### Description of the task
Your answer should hold exactly the lines from the line containing "(490, 456) none -> [67,466,77,481] $" through the end of the entries that follow.

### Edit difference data

++++++++++++++++++++

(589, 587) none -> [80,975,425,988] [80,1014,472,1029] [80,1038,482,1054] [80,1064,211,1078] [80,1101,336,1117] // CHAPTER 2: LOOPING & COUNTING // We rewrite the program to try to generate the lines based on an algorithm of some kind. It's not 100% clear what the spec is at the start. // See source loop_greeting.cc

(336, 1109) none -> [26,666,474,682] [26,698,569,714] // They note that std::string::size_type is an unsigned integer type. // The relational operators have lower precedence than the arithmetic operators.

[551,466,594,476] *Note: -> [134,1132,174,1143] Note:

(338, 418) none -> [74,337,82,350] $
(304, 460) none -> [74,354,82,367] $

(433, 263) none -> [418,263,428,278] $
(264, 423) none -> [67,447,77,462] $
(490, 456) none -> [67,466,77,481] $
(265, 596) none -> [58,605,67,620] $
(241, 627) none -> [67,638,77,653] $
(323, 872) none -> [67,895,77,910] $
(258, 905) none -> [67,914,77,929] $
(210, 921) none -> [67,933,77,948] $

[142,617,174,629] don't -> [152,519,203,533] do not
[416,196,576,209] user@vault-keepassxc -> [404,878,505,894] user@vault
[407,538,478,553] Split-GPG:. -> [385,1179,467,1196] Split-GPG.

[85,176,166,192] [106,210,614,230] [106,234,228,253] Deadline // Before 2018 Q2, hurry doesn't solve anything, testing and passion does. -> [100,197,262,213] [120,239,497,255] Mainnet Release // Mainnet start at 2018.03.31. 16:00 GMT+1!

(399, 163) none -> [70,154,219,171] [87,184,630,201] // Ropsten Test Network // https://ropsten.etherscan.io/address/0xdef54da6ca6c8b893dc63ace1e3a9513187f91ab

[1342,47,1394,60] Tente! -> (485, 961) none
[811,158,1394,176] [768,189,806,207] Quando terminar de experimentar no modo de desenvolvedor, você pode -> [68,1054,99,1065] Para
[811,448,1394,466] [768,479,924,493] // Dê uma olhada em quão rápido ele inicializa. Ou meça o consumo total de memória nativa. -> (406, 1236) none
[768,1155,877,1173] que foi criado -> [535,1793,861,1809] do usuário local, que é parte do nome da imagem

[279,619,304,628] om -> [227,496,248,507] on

++++++++++++++++++++

### Answer space
(490, 456) none -> [67,466,77,481] $
(265, 596) none -> [58,605,67,620] $
(241, 627) none -> [67,638,77,653] $
(323, 872) none -> [67,895,77,910] $
(258, 905) none -> [67,914,77,929] $
(210, 921) none -> [67,933,77,948] $

[142,617,174,629] don't -> [152,519,203,533] do not
[416,196,576,209] user@vault-keepassxc -> [404,878,505,894] user@vault
[407,538,478,553] Split-GPG:. -> [385,1179,467,1196] Split-GPG.

[85,176,166,192] [106,210,614,230] [106,234,228,253] Deadline // Before 2018 Q2, hurry doesn't solve anything, testing and passion does. -> [100,197,262,213] [120,239,497,255] Mainnet Release // Mainnet start at 2018.03.31. 16:00 GMT+1!

(399, 163) none -> [70,154,219,171] [87,184,630,201] // Ropsten Test Network // https://ropsten.etherscan.io/address/0xdef54da6ca6c8b893dc63ace1e3a9513187f91ab

[1342,47,1394,60] Tente! -> (485, 961) none
[811,158,1394,176] [768,189,806,207] Quando terminar de experimentar no modo de desenvolvedor, você pode -> [68,1054,99,1065] Para
[811,448,1394,466] [768,479,924,493] // Dê uma olhada em quão rápido ele inicializa. Ou meça o consumo total de memória nativa. -> (406, 1236) none
[768,1155,877,1173] que foi criado -> [535,1793,861,1809] do usuário local, que é parte do nome da imagem

[279,619,304,628] om -> [227,496,248,507] on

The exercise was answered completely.